Blessing 2011
Blessing 2011

Rebecca Stott – Die Korallendiebin

 

Paris, Liebe und Naturwissenschaften

 

Das hatte sich Daniel Connor anders vorgestellt, als er sich auf den Weg von Edingburgh nach Paris macht. Der noch junge Zweig der Naturwissenschaften über die „Vielfalt und Entstehung der Arten“ treibt ihn nach Frankreich. Bei Georges Cuvier möchte er seine Kenntnisse vertiefen, wenn der berühmte Forscher ihn als Begleitung akzeptieren sollte.

 

Frohgemut ist er  auf den Weg. Eine Reise, die sich gut anlässt, denn auf der letzten Etappe ist eine schöne, gebildete und attraktive Frau seine Reisebegleiterin. Frankreich eben, Paris eben. Doch sein Erwachen ist jäh. Irgendwie muss die Frau ihn in den Schlaf versetzt haben. Schlimmer noch, seine Mitbringsel, eine ganz besondere Koralle und ein Mammutknochen, sind ebenso verschwunden wie seine wissenschaftlichen Aufzeichnungen, Ohne diese seltenen Fossilien mit ihrer besonderen Aussagekraft über die Vielfalt  der Arten aber stehen die Chancen sehr gering, dass ihn der bekannte Wissenschaftler auch nur anhört, vor weniger ihm einen Platz in seinem Umfeld einräumt.

 

Daniel taucht ein in die Strassen von Paris, auf der Suche nach seinem Hab und Gut und damit auf der Suche nach der Frau. Die im Übrigen keine Unbekannte im Paris des Jahres 1815 ist. Lucienne Bernard ist eine gesuchte Diebin, keinesfalls aber im gewöhnlichen Sinne. Mit Geschmack und Bildung sucht sie sich ihre Beute und verfolgt dabei durchaus noch andere Ziele als nur die einer persönlichen Bereicherung.

 

Natürlich findet Daniel Lucienne, eher gesagt, sie findet ihn und das nicht nur einmal.
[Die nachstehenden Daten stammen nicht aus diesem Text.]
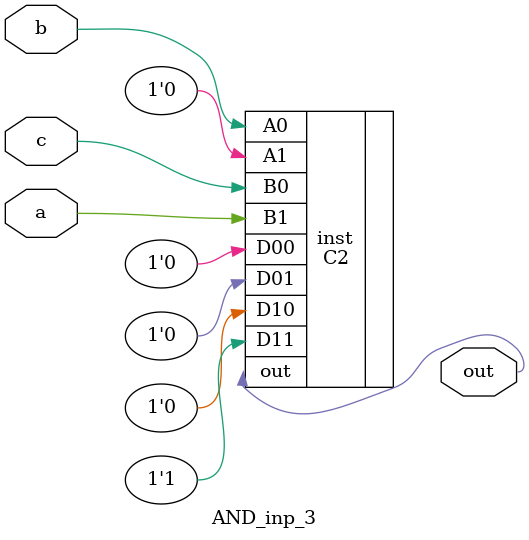
<source format=v>
module AND_inp_3 (input a , b, c, output out);
    C2 #(1) inst(.D00(1'b0), .D01(1'b0), .D10(1'b0), .D11(1'b1), .A1(1'b0), .B1(a), .A0(b), .B0(c), .out(out));
endmodule
</source>
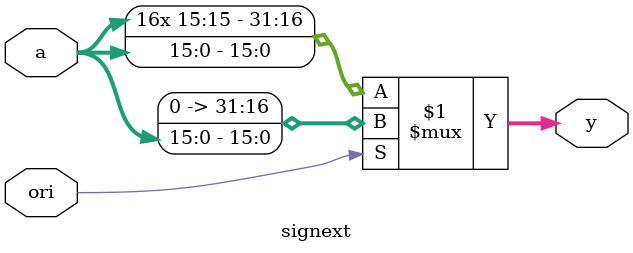
<source format=sv>
module signext(	input logic [15:0] a,
		input logic ori,
		output logic [31:0] y);
	assign y = ori? {{16'b0},a} : {{16{a[15]}},a}; 
endmodule


</source>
Trotz seiner wissenschaftlichen Vorsätze, er kann sich der Faszination der Frau nicht entziehen und gerät mehr und mehr in ihren Sog und damit auch in das Visier der Polizei, die unerbittlich Jagd auf die schöne Pariserin macht und nun auch ihn zur Fahndung ausschreibt.

 

Was diesen Roman heraushebt aus einer Reihe ähnlich angelegter Herz-Schmerz Geschichten ist nicht zuletzt der wissenschaftliche Hintergrund des Buches (neben der sprachlich hervorragenden Erzählweise der Autorin und der durchaus besonders konstruierten Liebesgeschichte). Die Frühphase der Artenforschung nimmt im Buch einen nicht unerheblichen Raum ein, genauso, wie es der Autorin gelingt, die wissenschaftliche  und kulturelle Aufbruchphase jener Zeit an sich spannend und sachlich fundiert immer wieder in die Abfolge der Geschichte mit einzubauen.

 

Ebenso, wie das gesamte Flair jener „Tage des Aufbruchs“ und der Faszination des Paris zu Beginn des 19. Jahrhunderts seine Rolle im Buch spielt. Einerseits noch kriegsgeschlagen, im Umbruch, mit Dreck und Armut versehen, schillert doch an vielen Orten die kulturelle Vielfalt, die Lebenslust und die beginnende Forschung von Weltruf in der Stadt hindurch. Eine ganze Welt im Entstehen, das prägt diese geschichtsträchtigen Jahre. Diese Aufbruchstimmung in Kultur, Wissenschaft und Lebensart hat Rebecca Stott  atmosphärisch Dicht im Buch eingefangen. Nicht zuletzt die Figur der Lucienne verbindet in sich diese neue Zeit mit ihrem freien Lebensgefühl, ihrer unstillbaren Neugier und ihrer Bildung.

 

Andererseits finden sich auch Längen im Buch, vermeintliche Spannung hält selten, was sie ankündigt und manche der Figuren bleiben recht blass neben der spannungsreich gezeichneten Lucienne. Dennoch bietet das Buch durchaus anspruchsvolle Unterhaltung in einer bilderreichen Sprache und in intensiver Atmosphäre von Zeit und Ort der Handlung.

 

M.Lehmann-Pape 2011

Rebecca Stott

 

Jahrgang 1964, arbeitet in Cambridge als Professorin für Englische Literatur an der Anglia Ruskin University und als Scholar am History and Philosophy of Science Department. Sie hat eine Vielzahl wissenschaftlicher Arbeiten und populärer Sachbücher verfasst.